14 July 2025 – Monday of the 15th week

Ex 1:8-14, 22; Mt 10:34–11:1

H O M E L Y

          This Gospel is a little confusing – as the Gospel often is. The last part, about welcoming others, and in particular welcoming Christ's messenger, is reassuring and easy to understand. The central part of the text, however, stating that ‘He who loves his father or mother more than me is not worthy of me’ is more difficult to understand. It is as if there were a competition between the two loves. Yet this is not consistent with the image of God that Jesus usually gives us.

          The whole passage is preceded by a first part in which Jesus says: ‘Do not think that I have come to bring peace to the earth... I have come to separate a man from his father, a daughter from her mother... a man's enemies will be the members of his own household.’ This is certainly not an easy text either, but its meaning is clear. The meaning is that the peace that Jesus came to bring to the world is not ‘peace at any price.’ It is not peace ‘as the world gives it.’ It is not peace that consists of compromise with the established order, even when that established order is made up of injustice and oppression of the weakest and smallest. It is not the peace proclaimed by false prophets who desire only to be accepted and honoured, but rather the peace proclaimed by true prophets, a peace that is the fruit of the restoration of a just order, and which is echoed in the Magnificat: "He has brought down the powerful from their thrones, and lifted up the lowly... He fills the hungry with good things, and sends the rich away empty-handed."

          Anyone who has chosen to serve God and not Mammon – anyone who has chosen to live according to the precepts of the Gospel and to accept all the consequences – can expect that in certain circumstances this choice will put him at odds with those around him and sometimes even with hisr closest relatives, including his parents or children.
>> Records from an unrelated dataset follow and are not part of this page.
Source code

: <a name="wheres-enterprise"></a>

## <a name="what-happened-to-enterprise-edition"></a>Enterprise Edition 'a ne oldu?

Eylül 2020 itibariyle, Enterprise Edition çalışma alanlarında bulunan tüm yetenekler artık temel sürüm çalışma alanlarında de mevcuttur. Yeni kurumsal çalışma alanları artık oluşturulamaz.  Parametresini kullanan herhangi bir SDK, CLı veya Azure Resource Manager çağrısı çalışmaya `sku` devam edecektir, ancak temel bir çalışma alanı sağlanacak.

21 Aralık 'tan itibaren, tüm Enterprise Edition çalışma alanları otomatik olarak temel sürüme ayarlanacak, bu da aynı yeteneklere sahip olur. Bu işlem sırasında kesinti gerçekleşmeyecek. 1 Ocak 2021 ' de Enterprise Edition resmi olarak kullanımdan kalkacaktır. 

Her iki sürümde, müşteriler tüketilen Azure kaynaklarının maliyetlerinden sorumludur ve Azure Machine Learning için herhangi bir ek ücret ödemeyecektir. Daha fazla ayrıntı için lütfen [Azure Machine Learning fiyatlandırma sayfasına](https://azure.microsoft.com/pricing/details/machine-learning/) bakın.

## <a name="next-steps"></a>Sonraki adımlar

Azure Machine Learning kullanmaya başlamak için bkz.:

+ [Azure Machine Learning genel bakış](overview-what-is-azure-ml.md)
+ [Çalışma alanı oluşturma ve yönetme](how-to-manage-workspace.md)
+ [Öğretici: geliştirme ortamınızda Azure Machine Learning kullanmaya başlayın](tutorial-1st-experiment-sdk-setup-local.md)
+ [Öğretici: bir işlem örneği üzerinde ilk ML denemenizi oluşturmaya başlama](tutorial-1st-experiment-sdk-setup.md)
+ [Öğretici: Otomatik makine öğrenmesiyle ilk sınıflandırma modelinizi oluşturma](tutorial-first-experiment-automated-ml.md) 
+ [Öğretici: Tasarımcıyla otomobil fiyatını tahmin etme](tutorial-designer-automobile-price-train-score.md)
This is where Jesus' words come in: ‘If anyone loves his father or mother more than me, he is not worthy of me.’ Apart from this situation of conflict and forced choice between the Gospel and its opposite, it is obvious that there can be no opposition or even tension between the love of God and the love of parents—the latter being in fact only an expression of the former.

The Son of God gave Himself entirely to His mission. According to the Letter to the Philippians (ch. 2), He did not want to ‘cling’ to His equality with God; He emptied Himself; He renounced all His rights to become one of us; and that is why the Father exalted Him... So it is for us, Jesus tells us. Those who want to keep their lives, that is, those who cling to their lives as private property and are completely withdrawn into themselves, have already lost their lives, because their lives are now empty of meaning. But whoever accepts the cross, who accepts to live the conflicts that arise from fidelity to the Gospel, who accepts to conform his life to the Gospel even if it means choosing between Jesus and his loved ones, that person already possesses life in its fullness – even if, in some cases, it may lead to physical death.

          To those who followed Him in this spirit, to His Apostles, Jesus gave the affectionate name of ‘little ones.’ It is of them that He speaks when He says that whoever gives even a simple glass of water to ‘one of these little ones’ will not lose his reward. That person, says Jesus, will have the reward of a prophet. The expression ‘a prophet's reward’ does not mean the reward that befits a prophet, but rather the reward that one receives from a prophet—a true prophet like Elisha—who brings life wherever He goes. Just as ‘a righteous man's reward’ means the reward that one receives from a righteous man.

          This Gospel is very demanding. It calls us to hospitality, to welcoming others, especially the little ones, but also to ‘orderly’ hospitality, where we know how to establish an order of importance and choose Christ whenever circumstances or people force us to choose between Him and something else or Him and other people, even if it means taking up the cross, that is, even if it means entering into full possession of life by losing it.